Directive:
Below are the records. Retype, exactly, the lines from the first through the line with "5. Tar emot anbud.", and leave out the pictures.

Input records:
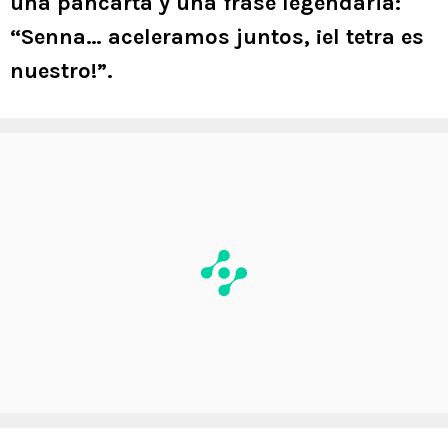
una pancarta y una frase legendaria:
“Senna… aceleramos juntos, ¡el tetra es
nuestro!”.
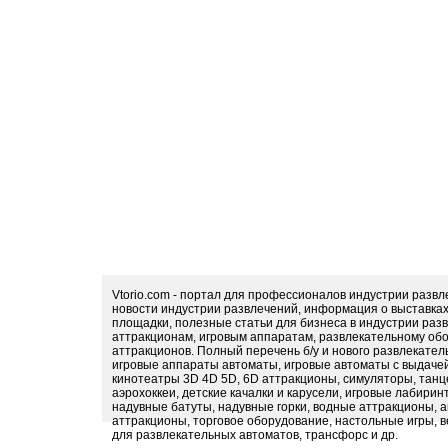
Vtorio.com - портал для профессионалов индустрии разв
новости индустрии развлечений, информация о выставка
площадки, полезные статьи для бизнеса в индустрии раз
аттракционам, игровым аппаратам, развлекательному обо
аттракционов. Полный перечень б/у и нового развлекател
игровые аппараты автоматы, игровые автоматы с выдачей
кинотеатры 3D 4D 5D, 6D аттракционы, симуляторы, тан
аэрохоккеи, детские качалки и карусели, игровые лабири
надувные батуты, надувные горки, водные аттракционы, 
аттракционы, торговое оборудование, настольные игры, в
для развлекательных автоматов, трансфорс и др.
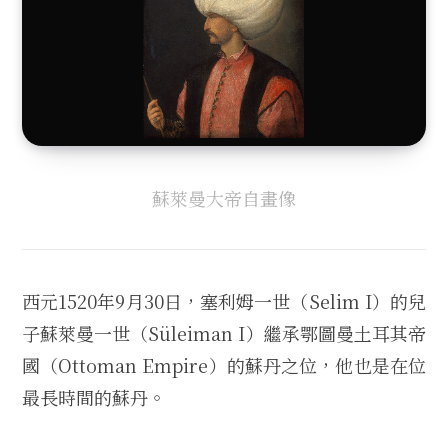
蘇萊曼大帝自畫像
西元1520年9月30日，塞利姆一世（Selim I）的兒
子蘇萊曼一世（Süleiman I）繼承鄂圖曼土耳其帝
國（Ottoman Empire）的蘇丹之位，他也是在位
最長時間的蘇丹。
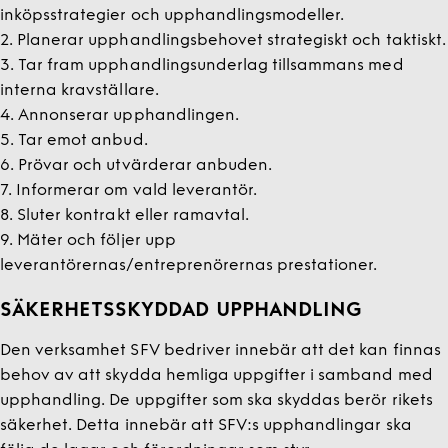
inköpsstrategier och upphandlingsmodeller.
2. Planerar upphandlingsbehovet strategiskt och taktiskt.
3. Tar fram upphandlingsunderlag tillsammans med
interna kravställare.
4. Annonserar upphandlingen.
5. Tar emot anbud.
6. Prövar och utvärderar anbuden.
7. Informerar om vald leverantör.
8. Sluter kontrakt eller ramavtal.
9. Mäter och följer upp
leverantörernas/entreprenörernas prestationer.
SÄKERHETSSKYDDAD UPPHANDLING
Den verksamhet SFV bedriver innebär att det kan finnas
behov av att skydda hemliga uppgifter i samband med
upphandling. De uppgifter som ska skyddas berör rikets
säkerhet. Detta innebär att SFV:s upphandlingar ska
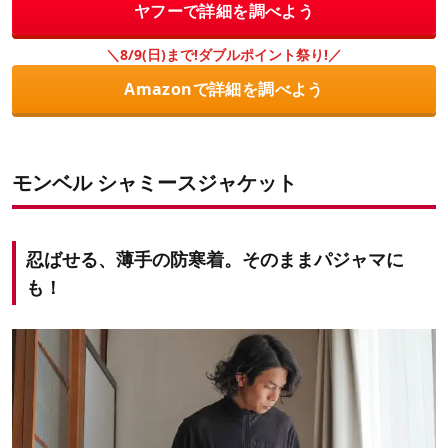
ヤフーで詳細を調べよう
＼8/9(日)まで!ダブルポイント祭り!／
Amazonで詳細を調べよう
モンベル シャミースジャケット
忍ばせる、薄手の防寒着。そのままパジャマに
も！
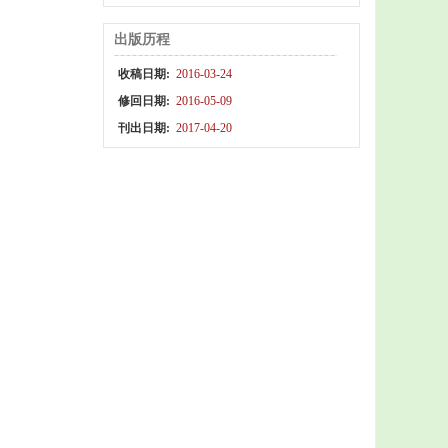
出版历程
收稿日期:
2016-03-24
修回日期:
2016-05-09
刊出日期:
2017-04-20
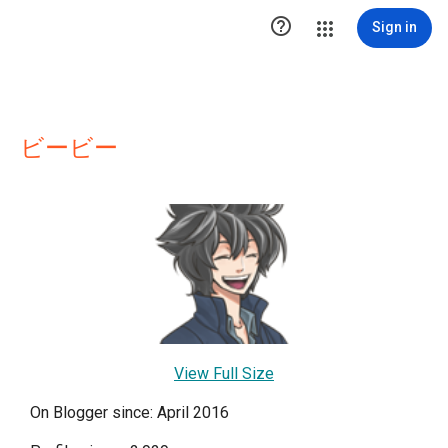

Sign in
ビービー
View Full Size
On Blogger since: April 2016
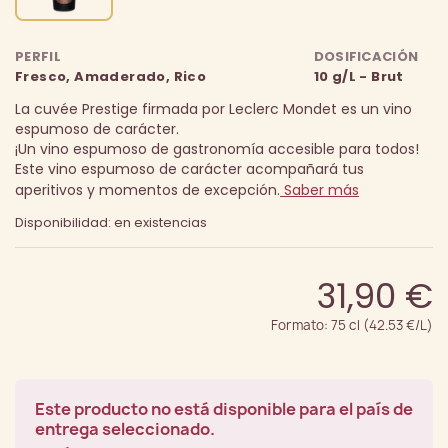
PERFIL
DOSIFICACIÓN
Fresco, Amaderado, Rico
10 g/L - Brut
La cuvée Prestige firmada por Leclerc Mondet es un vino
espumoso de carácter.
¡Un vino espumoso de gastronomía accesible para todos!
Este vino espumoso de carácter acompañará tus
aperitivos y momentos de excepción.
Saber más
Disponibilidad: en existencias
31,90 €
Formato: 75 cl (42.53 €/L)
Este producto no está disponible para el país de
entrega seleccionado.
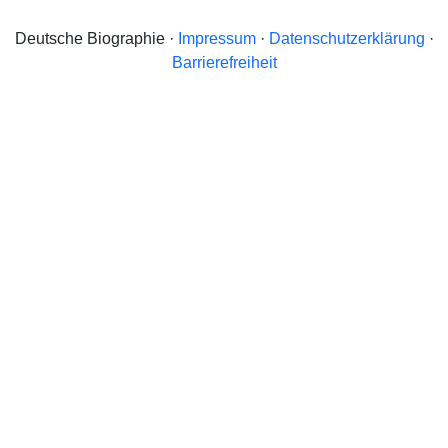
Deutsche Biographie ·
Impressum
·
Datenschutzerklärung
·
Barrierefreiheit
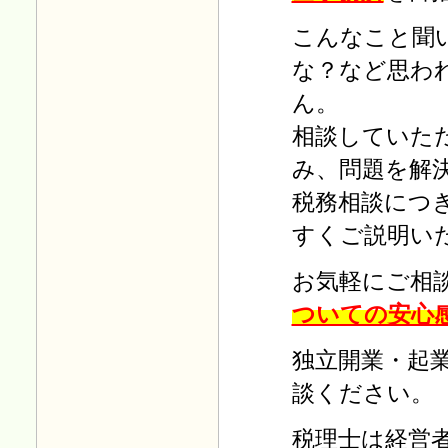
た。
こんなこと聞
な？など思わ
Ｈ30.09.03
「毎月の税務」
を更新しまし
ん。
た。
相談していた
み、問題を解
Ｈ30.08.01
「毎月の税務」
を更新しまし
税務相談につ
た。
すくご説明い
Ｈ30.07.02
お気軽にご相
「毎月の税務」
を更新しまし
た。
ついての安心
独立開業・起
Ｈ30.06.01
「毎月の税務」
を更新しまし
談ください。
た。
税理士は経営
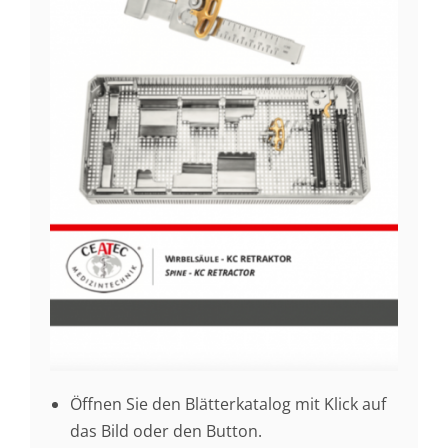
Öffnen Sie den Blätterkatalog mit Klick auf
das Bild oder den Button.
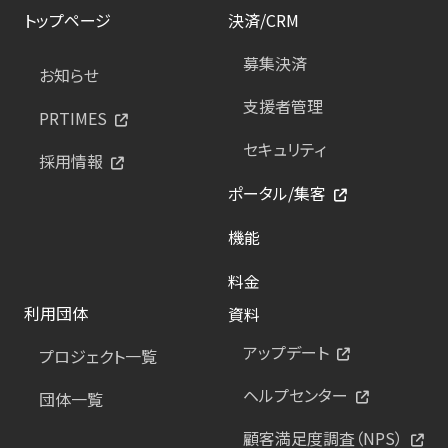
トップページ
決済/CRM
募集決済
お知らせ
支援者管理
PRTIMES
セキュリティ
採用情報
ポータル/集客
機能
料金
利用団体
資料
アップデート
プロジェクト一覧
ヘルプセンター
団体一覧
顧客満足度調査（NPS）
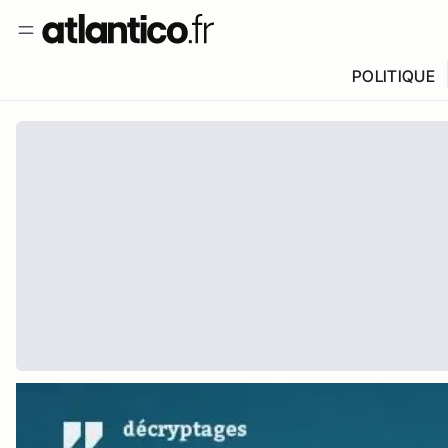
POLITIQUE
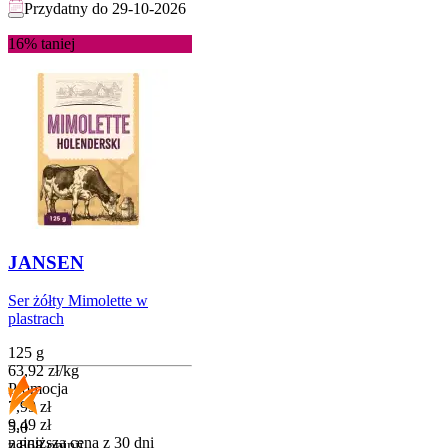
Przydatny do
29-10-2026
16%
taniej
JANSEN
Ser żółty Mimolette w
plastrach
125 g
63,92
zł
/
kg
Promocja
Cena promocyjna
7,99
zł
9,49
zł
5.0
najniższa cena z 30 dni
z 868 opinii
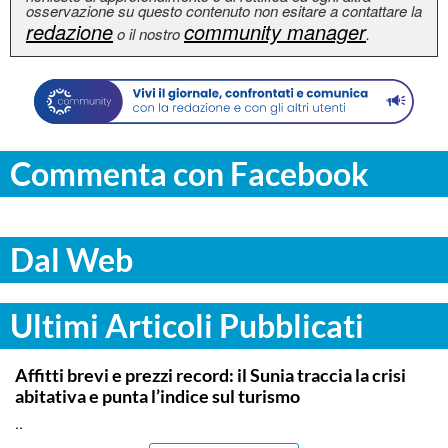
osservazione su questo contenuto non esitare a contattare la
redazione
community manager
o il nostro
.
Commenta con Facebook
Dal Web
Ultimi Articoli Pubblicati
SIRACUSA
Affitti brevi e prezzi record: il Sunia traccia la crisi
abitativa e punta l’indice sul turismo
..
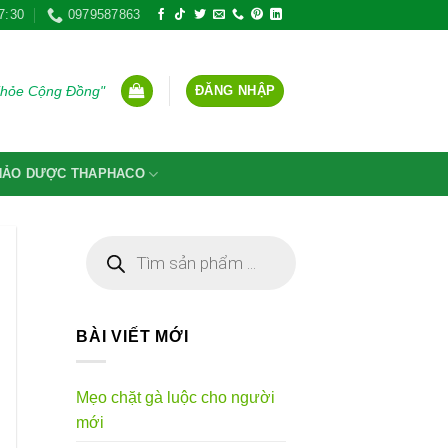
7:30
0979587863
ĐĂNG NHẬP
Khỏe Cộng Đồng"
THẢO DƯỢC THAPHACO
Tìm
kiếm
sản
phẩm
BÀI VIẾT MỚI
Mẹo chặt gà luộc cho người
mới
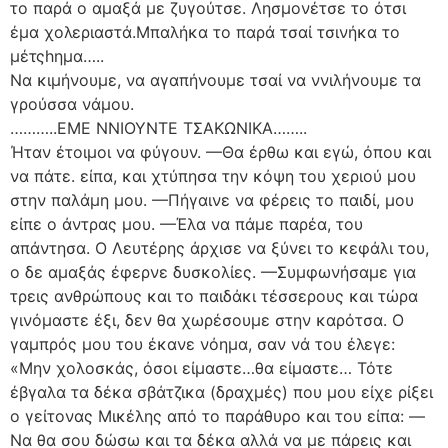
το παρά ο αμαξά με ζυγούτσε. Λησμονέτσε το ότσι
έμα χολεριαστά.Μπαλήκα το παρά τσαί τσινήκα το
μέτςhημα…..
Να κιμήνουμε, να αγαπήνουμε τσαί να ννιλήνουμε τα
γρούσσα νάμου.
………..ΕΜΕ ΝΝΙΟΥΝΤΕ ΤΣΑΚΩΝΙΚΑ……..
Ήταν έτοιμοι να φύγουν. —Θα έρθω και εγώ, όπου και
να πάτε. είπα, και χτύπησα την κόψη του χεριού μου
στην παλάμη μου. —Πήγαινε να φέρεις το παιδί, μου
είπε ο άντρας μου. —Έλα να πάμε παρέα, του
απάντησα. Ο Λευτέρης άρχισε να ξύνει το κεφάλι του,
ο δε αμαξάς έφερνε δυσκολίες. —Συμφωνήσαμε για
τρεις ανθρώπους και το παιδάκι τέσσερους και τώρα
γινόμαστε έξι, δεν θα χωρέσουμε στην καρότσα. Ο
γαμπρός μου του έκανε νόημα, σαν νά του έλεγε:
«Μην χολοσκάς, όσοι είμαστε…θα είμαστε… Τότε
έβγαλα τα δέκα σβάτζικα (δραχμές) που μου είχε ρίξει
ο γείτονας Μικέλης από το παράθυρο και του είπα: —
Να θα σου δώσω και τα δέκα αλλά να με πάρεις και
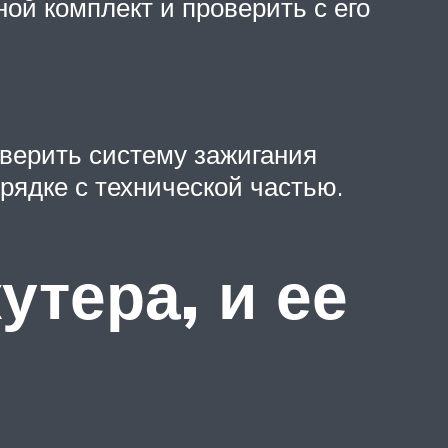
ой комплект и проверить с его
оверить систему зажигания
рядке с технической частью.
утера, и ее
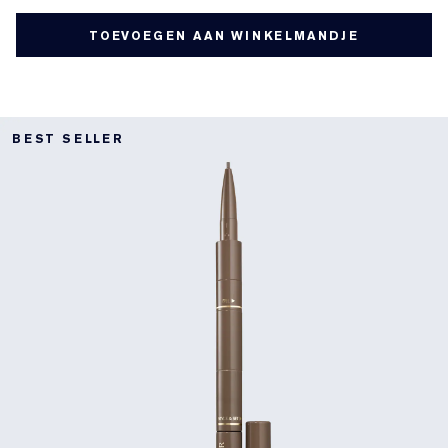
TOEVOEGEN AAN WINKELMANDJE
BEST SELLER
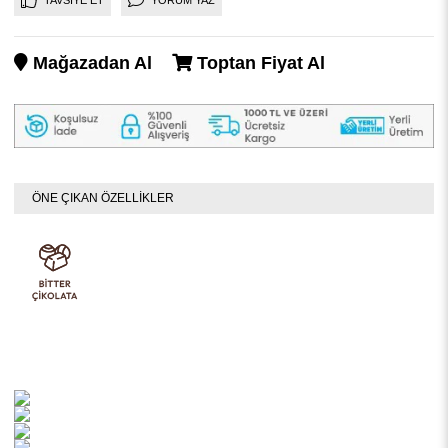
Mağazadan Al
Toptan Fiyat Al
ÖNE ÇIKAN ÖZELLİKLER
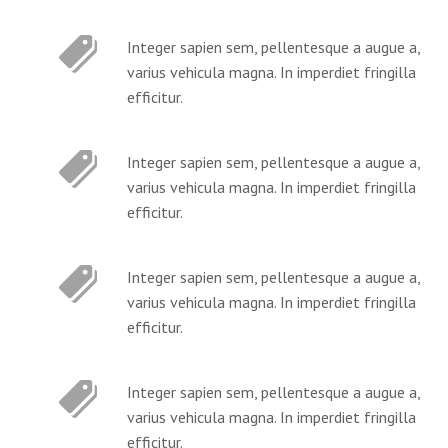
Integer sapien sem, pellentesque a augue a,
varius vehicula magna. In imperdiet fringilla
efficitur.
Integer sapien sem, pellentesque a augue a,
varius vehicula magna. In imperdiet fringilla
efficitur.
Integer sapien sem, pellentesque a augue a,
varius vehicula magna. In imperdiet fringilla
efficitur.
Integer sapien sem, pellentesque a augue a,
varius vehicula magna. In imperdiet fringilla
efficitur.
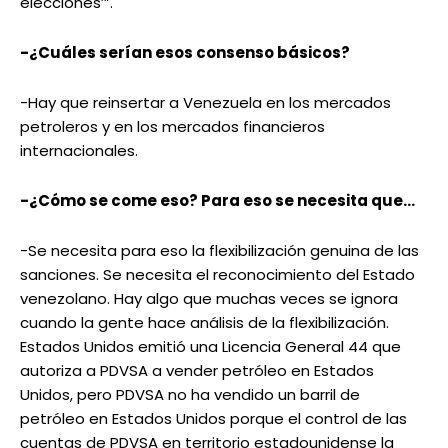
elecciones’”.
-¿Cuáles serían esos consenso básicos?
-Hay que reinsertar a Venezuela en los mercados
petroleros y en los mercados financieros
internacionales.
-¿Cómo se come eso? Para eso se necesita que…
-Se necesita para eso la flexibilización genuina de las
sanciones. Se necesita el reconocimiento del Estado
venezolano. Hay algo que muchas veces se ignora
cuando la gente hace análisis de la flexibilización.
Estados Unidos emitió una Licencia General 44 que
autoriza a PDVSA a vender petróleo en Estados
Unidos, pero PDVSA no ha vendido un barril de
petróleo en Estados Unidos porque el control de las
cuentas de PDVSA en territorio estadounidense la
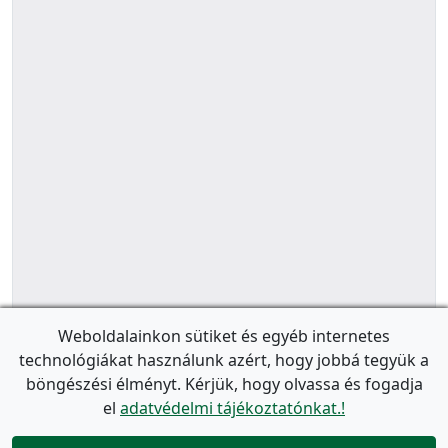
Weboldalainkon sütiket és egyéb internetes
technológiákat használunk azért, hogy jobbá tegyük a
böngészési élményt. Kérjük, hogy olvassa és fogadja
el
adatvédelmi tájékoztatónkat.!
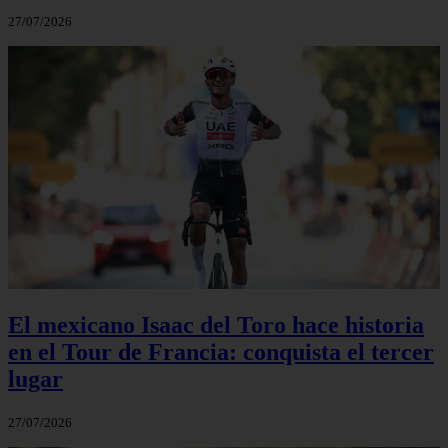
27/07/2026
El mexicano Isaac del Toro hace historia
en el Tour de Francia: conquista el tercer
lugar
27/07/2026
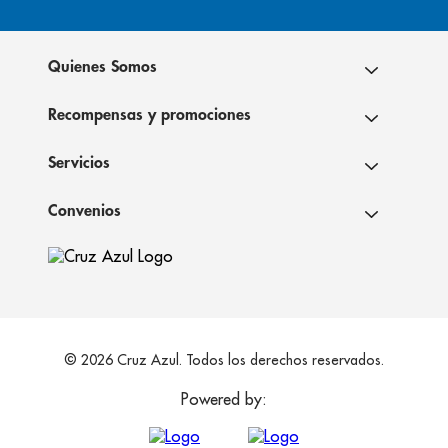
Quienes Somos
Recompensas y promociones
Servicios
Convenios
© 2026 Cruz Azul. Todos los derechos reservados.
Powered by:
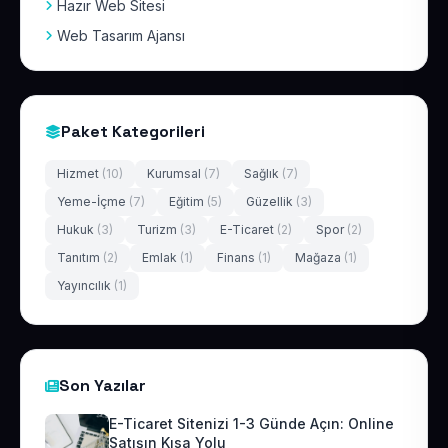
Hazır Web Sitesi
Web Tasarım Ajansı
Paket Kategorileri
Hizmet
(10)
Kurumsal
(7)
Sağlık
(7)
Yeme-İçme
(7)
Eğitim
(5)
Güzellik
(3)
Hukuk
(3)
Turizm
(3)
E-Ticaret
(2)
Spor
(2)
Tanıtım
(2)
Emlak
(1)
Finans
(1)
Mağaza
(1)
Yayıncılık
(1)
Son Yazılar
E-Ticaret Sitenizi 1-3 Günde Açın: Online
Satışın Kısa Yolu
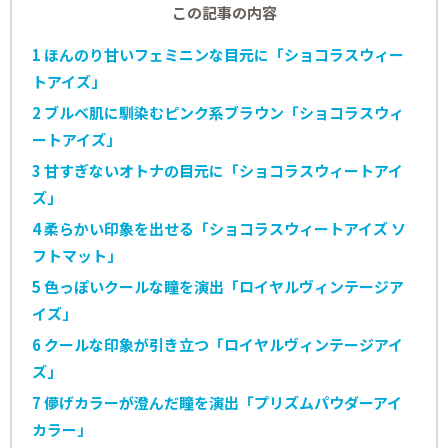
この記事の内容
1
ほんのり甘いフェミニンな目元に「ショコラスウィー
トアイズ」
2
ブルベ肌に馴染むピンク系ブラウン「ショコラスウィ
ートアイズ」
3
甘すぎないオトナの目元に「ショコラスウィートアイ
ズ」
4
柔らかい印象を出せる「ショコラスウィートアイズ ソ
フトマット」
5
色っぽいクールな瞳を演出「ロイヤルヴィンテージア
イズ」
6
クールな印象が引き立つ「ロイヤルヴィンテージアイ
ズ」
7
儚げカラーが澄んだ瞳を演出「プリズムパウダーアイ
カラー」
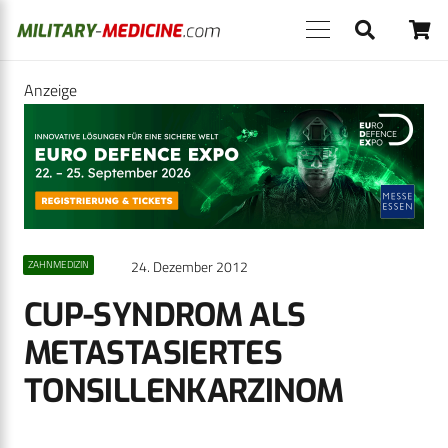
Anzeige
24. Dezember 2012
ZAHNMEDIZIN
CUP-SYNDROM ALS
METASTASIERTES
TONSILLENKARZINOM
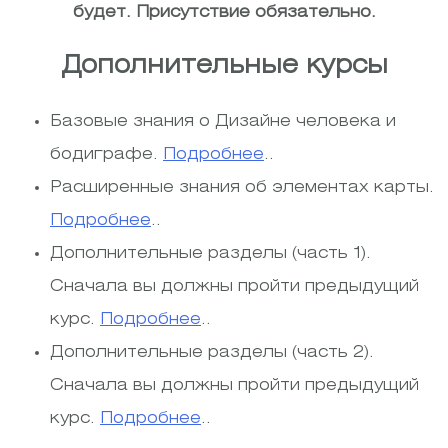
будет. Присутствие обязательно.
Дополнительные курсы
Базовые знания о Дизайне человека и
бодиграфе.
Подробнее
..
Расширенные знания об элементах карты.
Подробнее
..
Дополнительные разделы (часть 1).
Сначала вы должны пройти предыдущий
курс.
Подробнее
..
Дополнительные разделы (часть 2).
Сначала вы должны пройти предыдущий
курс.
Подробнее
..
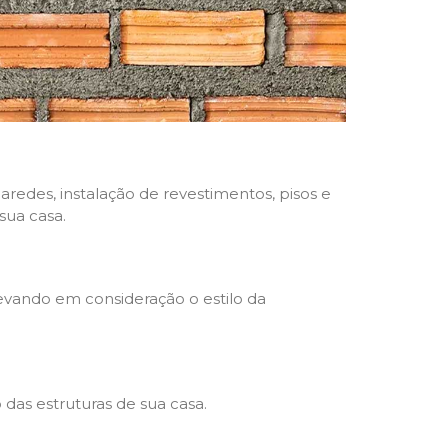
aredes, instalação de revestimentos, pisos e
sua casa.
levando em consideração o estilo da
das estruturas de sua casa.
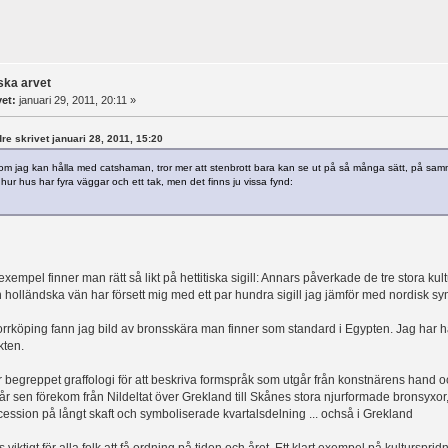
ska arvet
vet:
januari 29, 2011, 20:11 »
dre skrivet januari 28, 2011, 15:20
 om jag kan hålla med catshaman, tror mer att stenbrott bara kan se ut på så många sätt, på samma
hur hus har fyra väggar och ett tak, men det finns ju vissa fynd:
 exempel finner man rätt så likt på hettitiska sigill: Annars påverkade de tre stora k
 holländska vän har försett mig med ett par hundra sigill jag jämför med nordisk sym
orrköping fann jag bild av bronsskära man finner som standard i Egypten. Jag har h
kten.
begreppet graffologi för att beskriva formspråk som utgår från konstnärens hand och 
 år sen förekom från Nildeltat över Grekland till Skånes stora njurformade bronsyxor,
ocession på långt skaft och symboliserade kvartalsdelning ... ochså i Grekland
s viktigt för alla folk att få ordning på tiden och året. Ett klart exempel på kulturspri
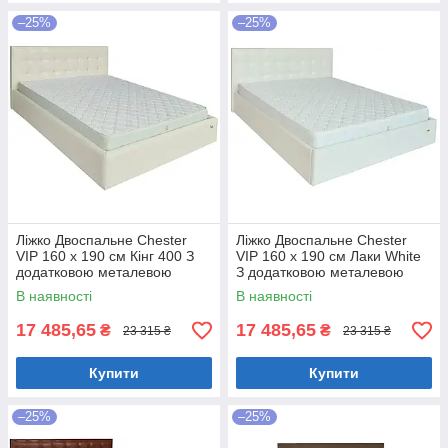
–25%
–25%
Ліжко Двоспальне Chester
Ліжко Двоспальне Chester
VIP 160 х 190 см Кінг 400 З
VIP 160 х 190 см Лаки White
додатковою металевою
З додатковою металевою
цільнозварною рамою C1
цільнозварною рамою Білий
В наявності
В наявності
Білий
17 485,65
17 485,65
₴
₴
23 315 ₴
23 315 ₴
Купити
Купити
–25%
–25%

Response for this exercise:
una pancarta y una frase legendaria:
“Senna… aceleramos juntos, ¡el tetra es
nuestro!”.
Vtorio.com - портал для профессионалов индустрии разв
новости индустрии развлечений, информация о выставка
площадки, полезные статьи для бизнеса в индустрии раз
аттракционам, игровым аппаратам, развлекательному обо
аттракционов. Полный перечень б/у и нового развлекател
игровые аппараты автоматы, игровые автоматы с выдачей
кинотеатры 3D 4D 5D, 6D аттракционы, симуляторы, тан
аэрохоккеи, детские качалки и карусели, игровые лабири
надувные батуты, надувные горки, водные аттракционы, 
аттракционы, торговое оборудование, настольные игры, в
для развлекательных автоматов, трансфорс и др.
蘇萊曼大帝自畫像
西元1520年9月30日，塞利姆一世（Selim I）的兒
子蘇萊曼一世（Süleiman I）繼承鄂圖曼土耳其帝
國（Ottoman Empire）的蘇丹之位，他也是在位
最長時間的蘇丹。
inköpsstrategier och upphandlingsmodeller.
2. Planerar upphandlingsbehovet strategiskt och taktiskt.
3. Tar fram upphandlingsunderlag tillsammans med
interna kravställare.
4. Annonserar upphandlingen.
5. Tar emot anbud.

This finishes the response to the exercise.